Hier sei die Politik gefordert, die Schaffung von Wohneigentum in Deutschland nachhaltig zu fördern. Nicht zuletzt im Hinblick darauf, dass ein schuldenfreies Massivhaus eine erstklassige private Altersvorsorge sei. „Bei der Förderung muss sich in Deutschland strukturell einiges ändern, was nicht unbedingt viel Geld kostet“, sagt Dawo. Und fährt fort: „Von einer Neuauflage der Eigenheimzulage rate ich ab, weil diese milliardenschwere staatliche Förderung seinerzeit nur selten ihren Zweck erfüllt hatte.“

Der Unternehmensgründer hält die Maßnahmen, die während der Sondierungsgespräche besprochen wurden, für „sinnvoll und überfällig“. So könnten Bund, Länder und auch Kommunen nicht mehr benötigte Grundstücke zu günstigen Preisen bereitstellen. Da bezahlbare Grundstücke insbesondere in den Einzugsgebieten mittlerweile auch mittelgroßer Städte Mangelware sind, sollten Familien mit Kindern von einer ermäßigten Grunderwerbssteuer profitieren. Schließlich könnten eine Entbürokratisierung und die Entrümpelung des Baurechts spürbar zu einer Senkung der Baukosten beitragen. Auch davon würden Schwellenhaushalte, also normalverdienende Familien mit Kindern, erheblich profitieren, so dass sie ihre Wünsche vom eigenen Massivhaus doch noch verwirklichen können.

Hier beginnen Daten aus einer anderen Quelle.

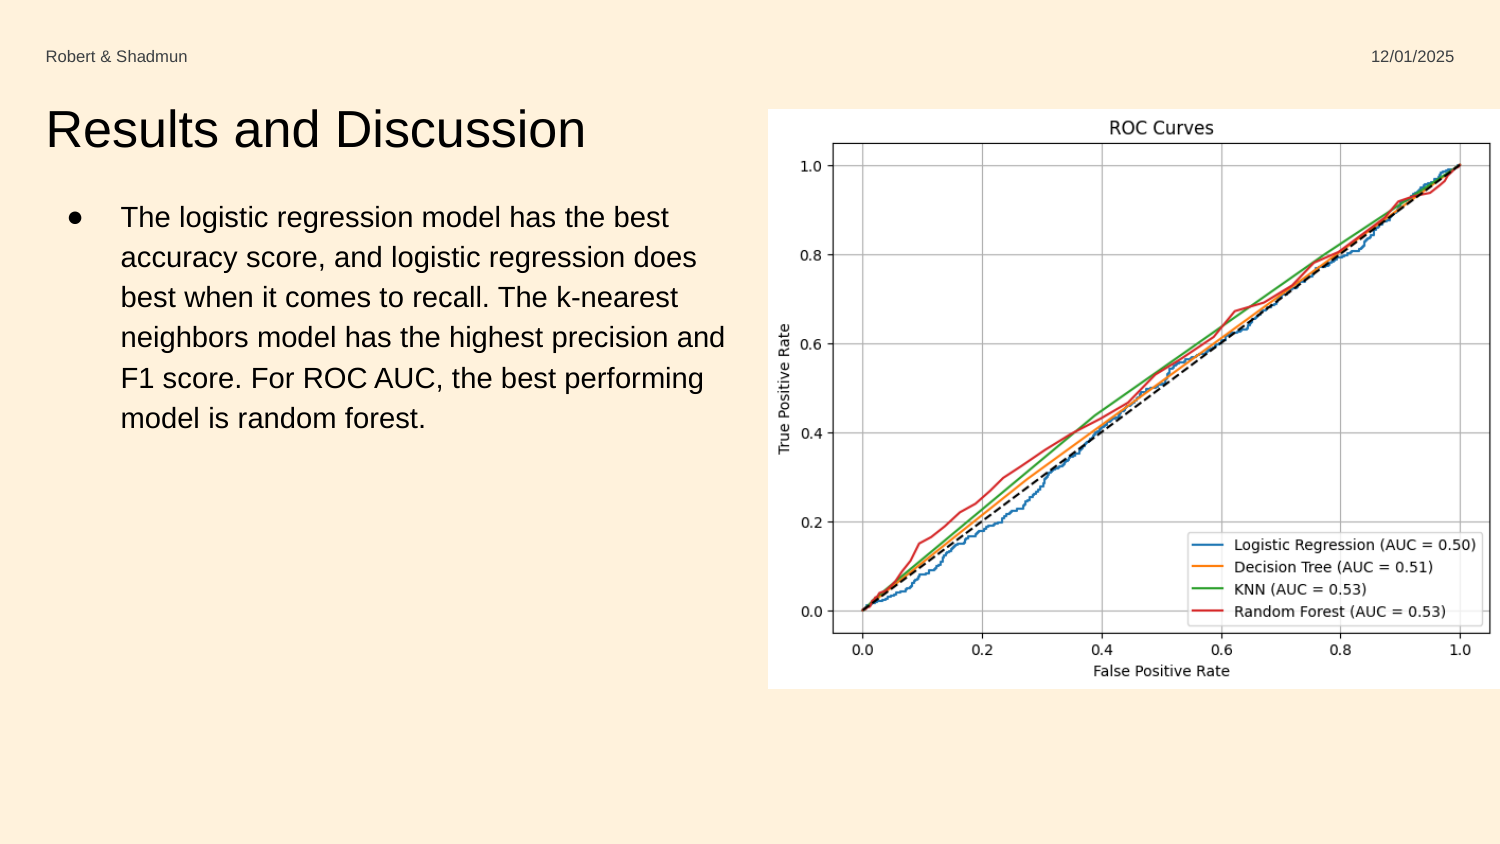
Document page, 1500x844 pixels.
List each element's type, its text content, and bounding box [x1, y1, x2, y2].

picture [767, 108, 1500, 689]
title The logistic regression model has the best accuracy score, and logistic regression does best when it comes to recall. The k-nearest neighbors model has the highest precision and F1 score. For ROC AUC, the best performing model is random forest. [45, 178, 750, 620]
subtitle 12/01/2025 [1187, 45, 1455, 69]
title Results and Discussion [45, 80, 725, 166]
subtitle Robert & Shadmun [45, 45, 313, 69]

„Selbst wenn die neue Regierungskoalition nicht alles sofort und auf einmal umsetzen kann – das Wichtigste ist, dass der Erwerb von Wohneigentum künftig viel stärker gefördert wird als heute“, erklärt Dawo. Dadurch ließe sich die Wohneigentumsquote in Deutschland deutlich erhöhen und an das Niveau in anderen Ländern heranführen.

Die 1997 in Behringen (Thüringen) gegründete Town & Country Haus ist eigenen Angaben zufolge die führende Massivhausmarke Deutschlands. Im Jahr 2016 verkaufte das Unternehmen mit mehr als 300 Franchise-Partnern 4.188 Häuser und erreichte einen Auftragseingang von 772,5 Mio €.

Rund 40 Typenhäuser bilden die Grundlage des Geschäftskonzeptes, die durch ihre Systembauweise preisgünstiges Bauen bei gleichzeitig hoher Qualität ermöglichen. Für neue Standards in der Baubranche sorgte Town & Country Haus bereits 2004 mit der Einführung des im Kaufpreis eines Hauses enthaltenen Hausbau-Schutzbriefes, der das Risiko des Bauherrn vor, während und nach dem Hausbau reduziert.